To assess the level of engagement and interaction with the program, we used data stored automatically by the program. First, the number of completed daily sleep diaries is stored automatically, and represents how often a participant completed a daily diary. Participants are encouraged to complete their diaries daily during the therapy, but can create summary diaries if they have not been able to keep up with daily reporting. The number of completed diaries only includes the number of completed daily diaries. Second, we assessed interaction with program features including viewing the library, viewing the community and posting on the community. Each of these components was assessed binomially and indicated whether the person did use the respective component or not.

Finally, we collected several baseline descriptive variables including information about sex, age, shift work (yes/no), whether the user considered himself/herself overweight (yes/no), whether they used alcohol, caffeine and/or tobacco, whether they exercised on a regular basis and whether the user reported taking prescribed sleep medication (yes/no).

Statistical analyses

Descriptive data and outcomes are presented for the full sample.
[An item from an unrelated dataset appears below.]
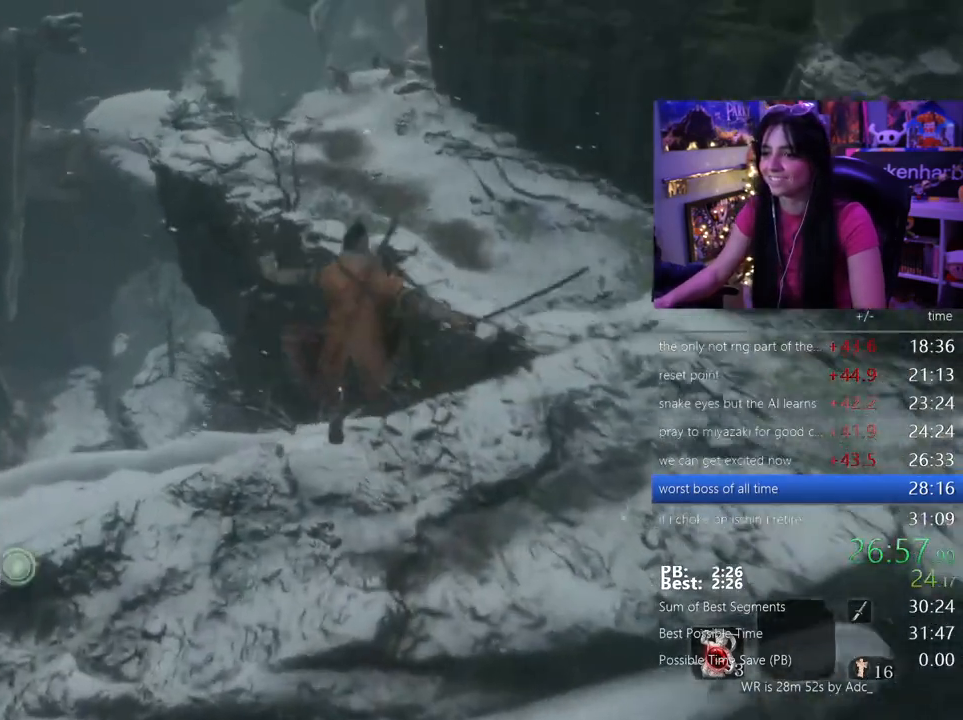
{"keys": ["shift", "w"], "mouse": []}
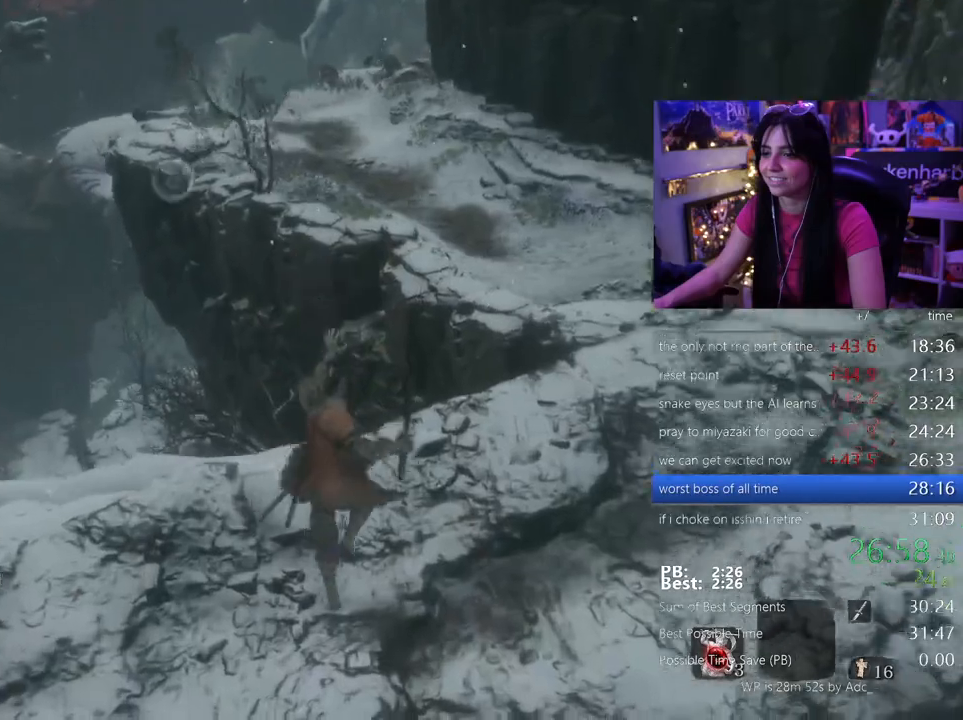
{"keys": ["shift", "w"], "mouse": [], "events": []}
Group comparisons are made for those who connected a device to automatically generate daily diary data and those who did not connect a device. Binomial data were analyzed using a Chi-square test. Continuous and ordinal data were analyzed with t-tests when normally distributed (paired and unpaired), and otherwise with the Mann–Whitney U-test or the Wilcoxon signed rank test. Results were stratified for baseline descriptive variables with a significant difference between users who connected a device and users who did not connect a device. IBM SPSS version 22.0 (IBM Corp., Somers, NY, USA) was used to perform all analyses.

Data availability

Data are available on request due to privacy or other restrictions.